What's New in Publishing 16 Sep 2020 06:55

iPhone users are about to receive access to Apple’s latest mobile operating system, iOS 14. It will come with the usual array of shiny new features, but the real game-changer will be missing – at least until January.

For the first time, iOS 14 is to require apps to get permission from users before collecting their data – giving users an opt-in to this compromise to their privacy.

This caused a major backlash from companies that rely on this data to make money, most notably Facebook. So why did Apple decide to jeopardise the business models of major rivals and their advertisers, and will the postponement make any difference?

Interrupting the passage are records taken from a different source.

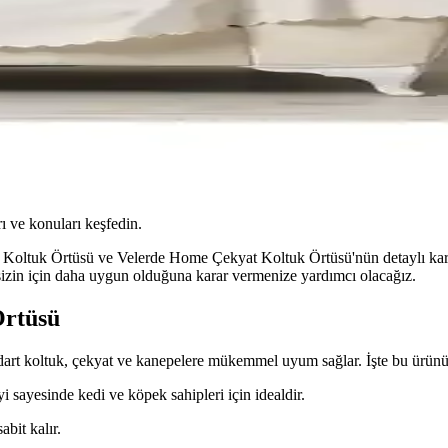
ı ve konuları keşfedin.
Koltuk Örtüsü ve Velerde Home Çekyat Koltuk Örtüsü'nün detaylı karşı
n sizin için daha uygun olduğuna karar vermenize yardımcı olacağız.
Örtüsü
 koltuk, çekyat ve kanepelere mükemmel uyum sağlar. İşte bu ürünün 
i sayesinde kedi ve köpek sahipleri için idealdir.
abit kalır.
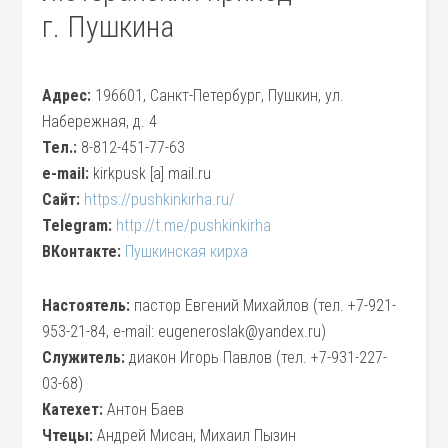
г. Пушкина
Адрес:
196601, Санкт-Петербург, Пушкин, ул.
Набережная, д. 4
Тел.:
8-812-451-77-63
e-mail:
kirkpusk [a] mail.ru
Сайт:
https://pushkinkirha.ru/
Telegram:
http://t.me/pushkinkirha
ВКонтакте:
Пушкинская кирха
Настоятель:
пастор Евгений Михайлов (тел. +7-921-
953-21-84, e-mail: eugeneroslak@yandex.ru)
Служитель:
диакон Игорь Павлов (тел. +7-931-227-
03-68)
Катехет:
Антон Баев
Чтецы:
Андрей Мисан, Михаил Пызин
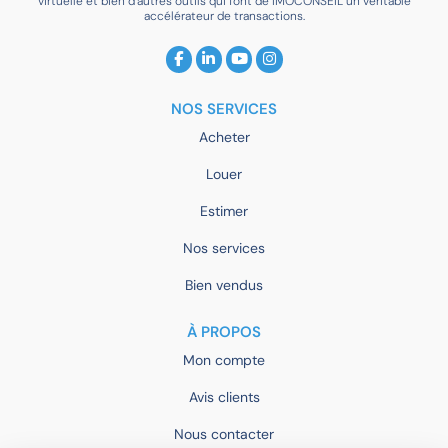
virtuelle et bien d’autres outils qui font de IMOCONSEIL un véritable
accélérateur de transactions.
NOS SERVICES
Acheter
Louer
Estimer
Nos services
Bien vendus
À PROPOS
Mon compte
Avis clients
Nous contacter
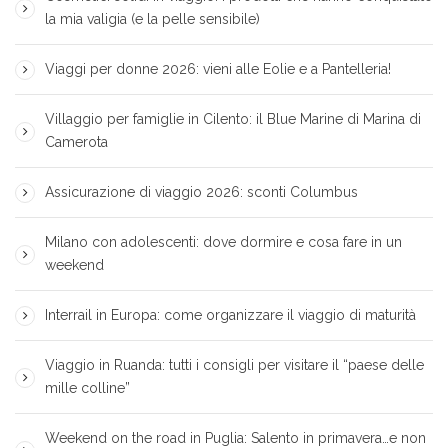
la mia valigia (e la pelle sensibile)
Viaggi per donne 2026: vieni alle Eolie e a Pantelleria!
Villaggio per famiglie in Cilento: il Blue Marine di Marina di
Camerota
Assicurazione di viaggio 2026: sconti Columbus
Milano con adolescenti: dove dormire e cosa fare in un
weekend
Interrail in Europa: come organizzare il viaggio di maturità
Viaggio in Ruanda: tutti i consigli per visitare il “paese delle
mille colline”
Weekend on the road in Puglia: Salento in primavera…e non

iPhone with iOS 14 operating system
Ten four, let’s go to war! DANIEL CONSTANTE

The backlash

The opt-in is not the only change in iOS 14 that gives users more privacy protection, but it has attracted the most attention. Privacy campaigners will applaud the move, but the reaction from the media business has been mixed. The likes of American online publishing trade body Digital Content Next thought it would potentially benefit members.

Whether publishers win or lose very much depends on their business model and customer base. Publishers’ model of selling their product to consumers and selling space to advertisers has been badly damaged by the internet. All the free content online drove down physical sales, which in turn eroded advertising income.

Moreover, Apple doesn’t need to exploit customers’ data. Apple’s revenues derive mostly from hardware products and software licences. This business model requires large upfront investment and constant innovation, but is difficult to copy (due to patents, technical capacity and talent) and creates high barriers to entry.